China’s active engagement with the world is based on a qualitatively different proposition than the one championed by the West in the recent past. Instead of a universalist approach seeking to standardize the world with the same set of neoliberal economic and political rules and values, Xi advocates a new version of globalization under which increased interconnectedness does not come at the expense of national sovereignty. He calls for a global “community of common destiny” but one that fosters a competition of ideas, which — given the trouble globalization is in — makes sense.

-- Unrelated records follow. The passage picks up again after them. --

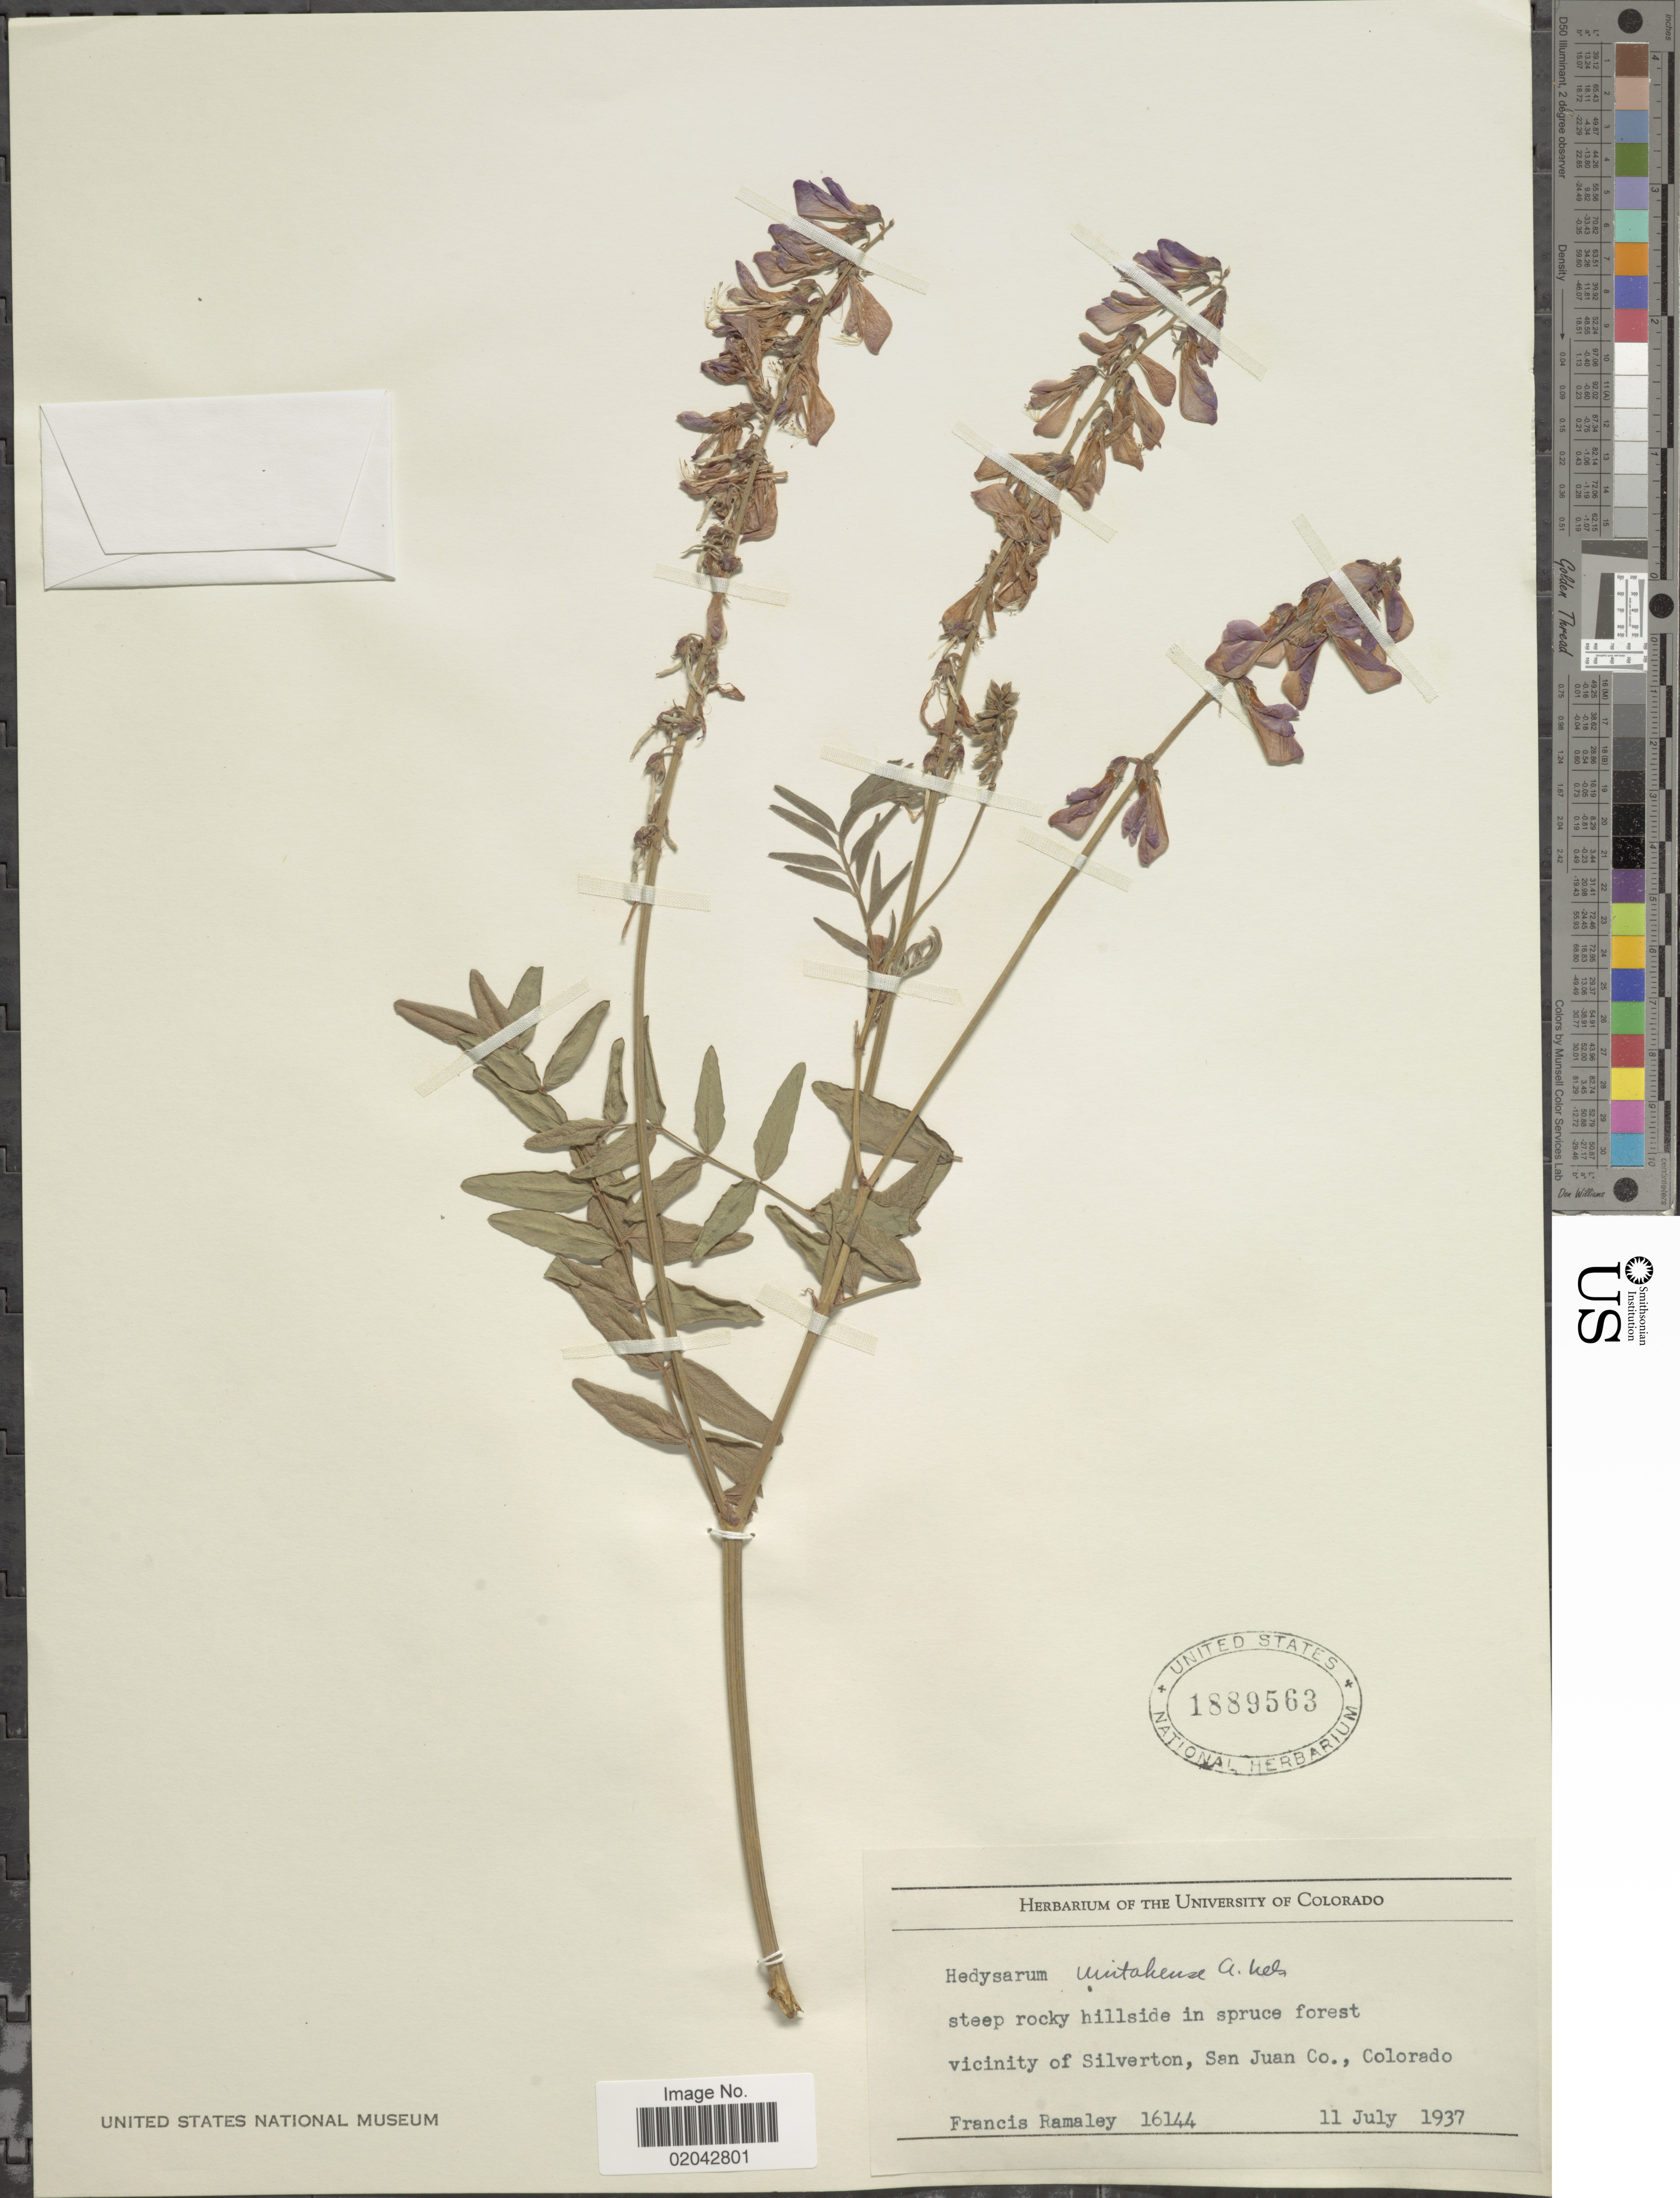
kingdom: Plantae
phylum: Tracheophyta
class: Magnoliopsida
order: Fabales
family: Fabaceae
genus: Hedysarum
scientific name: Hedysarum uintahense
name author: A. Nelson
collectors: F. Ramaley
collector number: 16144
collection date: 1937-07-11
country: United States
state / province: Colorado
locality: Steep rocky hillside in spruce forest, vicinity of Silverton, San Juan Co.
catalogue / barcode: US 1889563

And last but not least, identity. With the 19th Party Congress, Xi is formally launching a project to provide a new narrative to current events. The prevailing theories that have guided the world’s thinking about the rise and fall of nations no longer make sense. If elections and privatization are the prerequisites to development, why has China succeeded without them, while so many others have failed after taking these prescriptions? In the past 30 years, China has effectively combined socialism and the market economy. In other words, what The Economist called an “oxymoron” has become an extraordinary success.
But how? No leader in the history of the People’s Republic has so emphasized the importance of Chinese traditional culture as Xi. Yet, he is adamant in preserving a Marxist outlook in modern China. Can we weave together a coherent narrative that absorbs modern Marxism into 5,000 years of China’s heritage? China has actually done it before, by absorbing foreign Buddhism into its Confucian cultural polity more than a millennium ago. That process took more than a hundred years. And now it has been more than a century since modern Western ideas, including Marxism, have begun to influence China.
Paradigm shifts in fundamental narratives take a very long time, and China’s is only at its formative stage. Xi seems determined to accelerate the initial phase of this project. He calls it the “sinicization of Marxism.” The exploration of ideas that this entails may be China’s most significant contribution to the 21st century. Not since the European Enlightenment has the world been so hungry for new approaches.
All in all, the party’s ability to adapt to changing times by reinventing itself is extraordinary. Five years ago, corruption was seen as the biggest threat to its hold on power. The 18th Party Congress then engineered a strict anti-corruption campaign, with a breadth and depth few anticipated. China does not have multiparty elections — the Chinese Communist Party is China’s political system. The health of the former is the barometer for the future of the country. All indications at this point are that it remains vital.
We have now come to the space where writers of op-eds like this one tend to hedge bets. I could write a long list of what could go wrong — like a list of risk factors in an IPO prospectus that no one reads. But I will skip it. Given the track record of the party and that of The Economist, my bet is that Xi will indeed “change China, and the world, for the better.”